Биология переполнена метафорами. Биологи уверяют, что используемые метафоры являются всего лишь сокращениями (фигурами речи) и что вполне возможно представить себе изложение предмета без использования метафор: просто все будет выглядеть более сухо и будет занимать гораздо больше места.
Ключевые метафоры при рассмотрении эволюции крутятся вокруг понятия агента, при этом в качестве агента рассматриваются либо природа, либо организм, либо части организма (клетки и гены). Далее поведение агента предполагается либо интенциональным (агент имеет намерения), либо рациональным (поведение агента бессознательно, но оно каким-либо образом связано с задачей оптимизации). Таким образом, можно выделить четыре главные типа метафор:
- природа как интенциональный агент,
- индивид как интенциональный агент,
- природа как рациональный агент,
- индивид как рациональный агент.
Приведу примеры:
‘Сначала эволюция должна была проводить «грязные» эксперименты’
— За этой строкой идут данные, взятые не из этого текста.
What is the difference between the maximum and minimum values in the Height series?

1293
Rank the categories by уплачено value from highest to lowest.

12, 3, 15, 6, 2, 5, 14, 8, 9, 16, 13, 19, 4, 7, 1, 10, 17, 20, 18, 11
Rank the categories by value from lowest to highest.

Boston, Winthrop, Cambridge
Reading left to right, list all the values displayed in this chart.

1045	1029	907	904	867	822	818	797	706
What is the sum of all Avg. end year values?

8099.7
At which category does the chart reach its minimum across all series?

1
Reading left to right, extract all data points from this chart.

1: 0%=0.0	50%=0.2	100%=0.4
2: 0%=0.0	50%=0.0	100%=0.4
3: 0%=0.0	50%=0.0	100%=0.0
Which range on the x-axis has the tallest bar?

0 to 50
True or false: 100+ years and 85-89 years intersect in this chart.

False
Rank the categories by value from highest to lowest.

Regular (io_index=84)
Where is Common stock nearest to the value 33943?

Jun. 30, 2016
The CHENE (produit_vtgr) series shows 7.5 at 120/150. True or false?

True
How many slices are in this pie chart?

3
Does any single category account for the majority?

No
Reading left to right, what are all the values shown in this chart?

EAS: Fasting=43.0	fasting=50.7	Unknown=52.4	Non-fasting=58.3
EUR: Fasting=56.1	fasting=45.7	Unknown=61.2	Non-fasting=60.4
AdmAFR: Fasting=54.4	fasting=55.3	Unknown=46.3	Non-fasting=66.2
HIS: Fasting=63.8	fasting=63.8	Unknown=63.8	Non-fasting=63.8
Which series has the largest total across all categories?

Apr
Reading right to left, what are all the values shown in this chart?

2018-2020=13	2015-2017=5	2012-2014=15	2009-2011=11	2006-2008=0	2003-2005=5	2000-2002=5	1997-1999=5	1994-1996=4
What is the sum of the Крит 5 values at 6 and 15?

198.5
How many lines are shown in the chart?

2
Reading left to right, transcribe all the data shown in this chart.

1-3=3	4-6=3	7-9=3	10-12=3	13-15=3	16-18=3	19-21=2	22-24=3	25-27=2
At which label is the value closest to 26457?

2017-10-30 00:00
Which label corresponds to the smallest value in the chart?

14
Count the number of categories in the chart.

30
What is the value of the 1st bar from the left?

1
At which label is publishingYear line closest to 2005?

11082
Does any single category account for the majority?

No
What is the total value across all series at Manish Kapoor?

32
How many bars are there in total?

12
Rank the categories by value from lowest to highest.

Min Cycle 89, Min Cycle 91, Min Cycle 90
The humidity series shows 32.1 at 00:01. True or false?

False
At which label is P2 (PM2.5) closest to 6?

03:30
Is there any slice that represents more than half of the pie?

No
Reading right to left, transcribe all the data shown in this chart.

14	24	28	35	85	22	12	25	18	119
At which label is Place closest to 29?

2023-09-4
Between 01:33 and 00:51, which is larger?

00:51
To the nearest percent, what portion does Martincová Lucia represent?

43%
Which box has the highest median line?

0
‘Если этой клетке нужен какой-то метаболит для того, чтобы поддержать свою жизнедеятельность, она может сместиться в область повышенной концентрации этого метаболита и его поглотить.’
‘Поэтому он [естественный отбор] благоприятствует клеткам-обманщикам, т.е. обратным мутантам, которые не производят клей, но продолжают пользоваться преимуществами жизни в группе.’
‘бактериям самим может быть выгодно стимулировать общительность’
Можно ли полностью избавиться от таких метафор? Обычная стратегия биологов заключается в том, чтобы вначале исключить из рассмотрения интенциональность. Эволюция рассматривается как процесс без цели и намерений, а целенаправленность в поведении животных сводится к проявлению инстинктов. С другой стороны, в рамках популяционной генетики и теории игр вводится понятие рационального, но бессознательного агента, который придерживается определенной стратегии. На заключительной стадии подчеркивается, что инстинкты и оптимальные стратегии появились в рамках естественного отбора.
На каждой стадии в стратегии выше видны проблемы. Например, обсуждение естественного отбора на английском языке не обходится без выражения «отобран из-за того, что (selected for)», которое по определению интенционально. При обсуждении стратегий поведения виден постоянный переход от индивида как рационального агента к природе, которая занимается оптимизацией. Например, понятие эволюционной стабильной стратегии с одной стороны подразумевает индивидов, которые ведут себя определенным образом, с другой, естественный отбор, который привел к появлению этой самой стратегии.
Сам язык оптимизации с неизбежностью предполагает наличие цели оптимизации, что в свою очередь приводит к невольному включению в оборот интенциональности либо на уровне агента, либо на уровне природы. Таким образом, в конце концов происходит смена метафор по кругу. Крайне сомнительно, чтобы можно было изложить теорию эволюции полностью без использования метафор — если кто-то знает такое изложение, буду признателен за ссылочку. Все, что я могу себе представить — это переход системы из предыдущего состояния в последующее по законам физики. Однако такое объяснение вряд ли можно назвать биологией.
В заключение следует отметить, что как минимум наличие интенциональности можно увидеть в поведении человека. Это приводит к появлению серьезной проблемы — требуется объяснить, каким образом интенциональность, присущая человеку, возникла в рамках естественного отбора. Разумных решений проблемы не видно и крайне интересно наблюдать, каким образом биологи пытаются выйти из сложившегося положения.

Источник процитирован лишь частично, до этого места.